地域語の経済と社会 ―方言みやげ・グッズとその周辺―

第114回 山下暁美さん:おいしい方言(熊本県)

筆者:
2010年8月28日

おいしい方言について、今回は、九州の熊本県をご紹介します。
 「うまかばい。いっぺん食べたら忘れられんけん!」【写真1】
 「~ばい」(~よ・~ぞ)は、自分の気持ちを相手に伝えたいときの終助詞です。
理由を表す「けん」(から)は、中国地方以南に分布します。中国地方では「ケー」、大分県では「キー」というところもあります。火の国熊本のとんこつ特製スープ付のラーメンです。「二人前」(ににんまえ)と通常書いてあると思いますが、「お二人前」(おふたりまえ)と書いてあるのは、丁寧さをそえているのでしょうか。

左:【写真1】 右:【写真2】

「食べてみんね」【写真2・食べてみないの】は、日本一大きいと言われる天草のにわとり、天草大王が入った鍋料理です。「~ね」は、「なんばいうとね」(なにをいっているの)のように話し手の気持ちを伝える終助詞です。

【写真3】「だごうまか」
【写真3】

「だごうまか」【写真3・とてもおいしいよ】とあるのは、熊本のおみやげ、冷しいきなり団子です。熊本のよいおみやげ「よかもん」決定戦コンクール2007で選ばれたそうです。「だご」は、「とても・非常に」の意味で「団子」(だんご)とかけことばになっています。九州では、方言のもち味をうまく活かして、若者たちがことば遊びを楽しんでいるそうです。「うまか」は、「うまい」と断定することを避けて、「うまか」「よか」などと言います。「いきなり団子」の「いきなり」には、「やりっぱなし」「でだらめ」という意味や「簡単な」という意味があります。

【写真4】「どんこん」
【写真4】

「どんこん、たまがっどぉ!!」【写真4】の「どんこん」は、「たくさん」「とても」「いっぱい」の意味で、「たまがっどぉ!!」は「びっくりするぞ」の意味です。「たまがる」(びっくりする)は、九州全域に分布しています。「たまがす」「たまげらかす」(驚かす)という言い方も熊本県にあります。「魂消」(たまがす)と漢字で書くと意味がわかります。「たまがる」は九州地方に分布しますが、よく似た形の「たまげる」は、東日本に分布しています。

筆者プロフィール

言語経済学研究会 The Society for Econolinguistics

井上史雄,大橋敦夫,田中宣廣,日高貢一郎,山下暁美(五十音順)の5名。日本各地また世界各国における言語の商業的利用や拡張活用について調査分析し,言語経済学の構築と理論発展を進めている。
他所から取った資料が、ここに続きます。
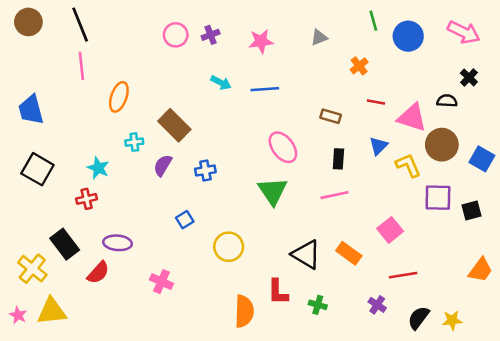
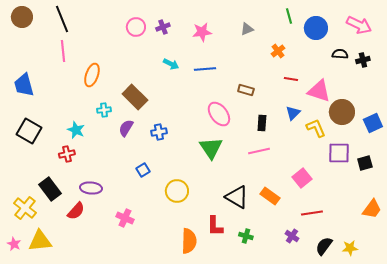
black cross: (469, 77) -> (363, 60), turned 32
black semicircle: (447, 101) -> (340, 54), moved
brown rectangle: (331, 116) -> (246, 90), moved
blue square: (482, 159) -> (373, 123), turned 36

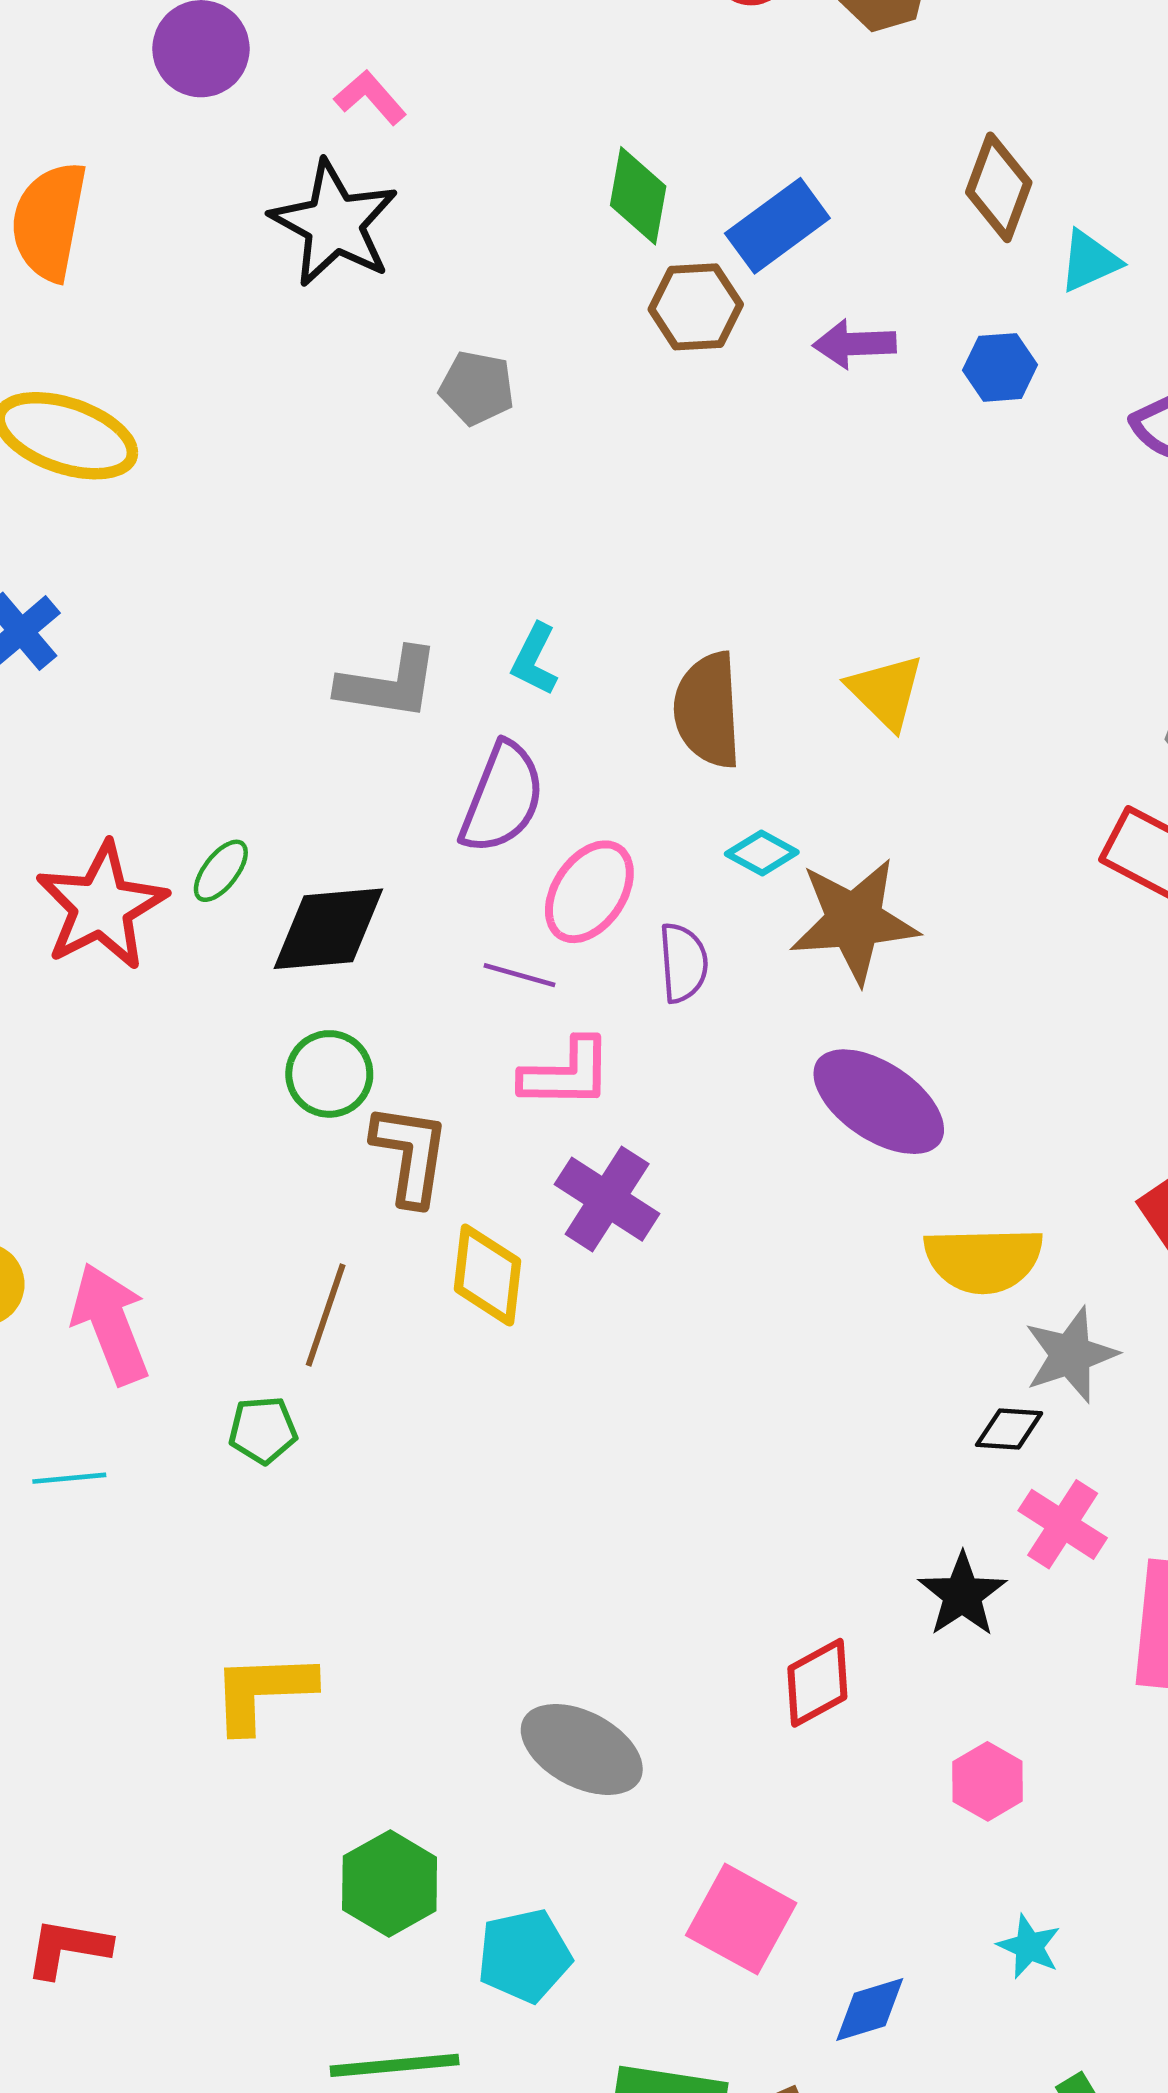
(言語経済学や当研究会については,このシリーズの第1回後半部をご参照ください)

 

  • 山下 暁美(やました・あけみ)

明海大学客員教授(日本語教育学・社会言語学)。博士(学術)。
研究テーマは、言語変化、談話分析による待遇表現、日本語教育政策。在日外国人のための「もっとやさしい日本語」構想、災害時の『命綱カード』作成に取り組んでいる。
著書に『書き込み式でよくわかる日本語教育文法講義ノート』(共著、アルク)、『海外の日本語の新しい言語秩序』(単著、三元社)、『スキルアップ文章表現』(共著、おうふう)、『スキルアップ日本語表現』(単著、おうふう)、『解説日本語教育史年表(Excel 年表データ付)』(単著、国書刊行会)、『ふしぎびっくり語源博物館4 歴史・芸能・遊びのことば』(共著、ほるぷ出版)などがある。
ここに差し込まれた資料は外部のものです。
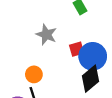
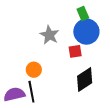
blue circle: (93, 56) -> (86, 32), moved

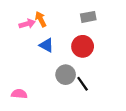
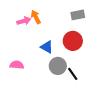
blue triangle: (46, 45) -> (47, 47), moved
pink semicircle: (19, 94) -> (17, 65), moved

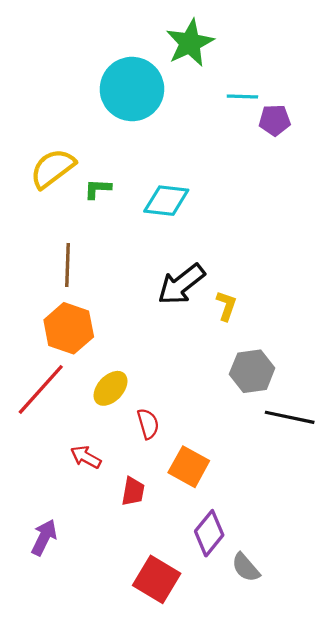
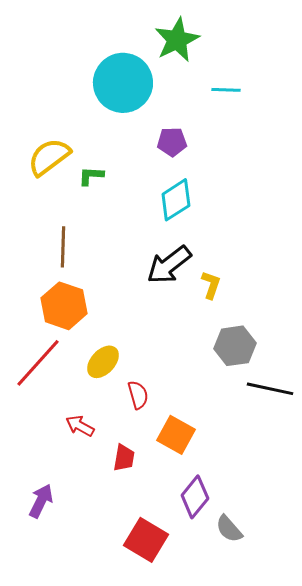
purple pentagon: (275, 120) -> (172, 142), moved
cyan diamond: (166, 201) -> (176, 200), moved, turned -39

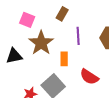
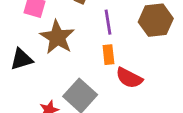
orange rectangle: (64, 59) -> (108, 55), moved

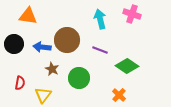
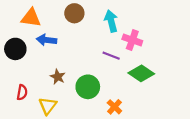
pink cross: (132, 14) -> (132, 40), moved
brown circle: (67, 40) -> (74, 13), moved, size x0.7
blue arrow: (42, 47) -> (47, 40), moved
orange cross: (119, 95) -> (114, 107), moved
『書き込み式でよくわかる 日本語教育文法講義ノート』 『海外の日本語の新しい言語秩序―日系ブラジル・日系アメリカ人社会における日本語による敬意表現』

編集部から

皆さんもどこかで見たことがあるであろう、方言の書かれた湯のみ茶碗やのれんや手ぬぐい……。方言もあまり聞かれなくなってきた(と多くの方が思っている)昨今、それらは味のあるもの、懐かしいにおいがするものとして受け取られているのではないでしょうか。

方言みやげやグッズから見えてくる、「地域語の経済と社会」とは。方言研究の第一線でご活躍中の先生方によるリレー連載です。